Problem description -> Copy out each record below, exactly as given.

Entries taken from a collection ->
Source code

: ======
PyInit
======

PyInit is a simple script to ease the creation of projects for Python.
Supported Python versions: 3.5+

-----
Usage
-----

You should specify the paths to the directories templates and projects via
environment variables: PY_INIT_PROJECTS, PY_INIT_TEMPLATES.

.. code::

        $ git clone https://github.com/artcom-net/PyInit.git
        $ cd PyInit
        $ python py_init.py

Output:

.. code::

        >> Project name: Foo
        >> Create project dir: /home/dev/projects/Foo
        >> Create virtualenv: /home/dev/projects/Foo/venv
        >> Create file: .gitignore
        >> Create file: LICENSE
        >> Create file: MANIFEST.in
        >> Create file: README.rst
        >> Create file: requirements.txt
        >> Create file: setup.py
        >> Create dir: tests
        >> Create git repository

Response to this exercise ->
Source code

: ======
PyInit
======

PyInit is a simple script to ease the creation of projects for Python.
Supported Python versions: 3.5+

-----
Usage
-----

You should specify the paths to the directories templates and projects via
environment variables: PY_INIT_PROJECTS, PY_INIT_TEMPLATES.

.. code::

        $ git clone https://github.com/artcom-net/PyInit.git
        $ cd PyInit
        $ python py_init.py

Output:

.. code::

        >> Project name: Foo
        >> Create project dir: /home/dev/projects/Foo
        >> Create virtualenv: /home/dev/projects/Foo/venv
        >> Create file: .gitignore
        >> Create file: LICENSE
        >> Create file: MANIFEST.in
        >> Create file: README.rst
        >> Create file: requirements.txt
        >> Create file: setup.py
        >> Create dir: tests
        >> Create git repository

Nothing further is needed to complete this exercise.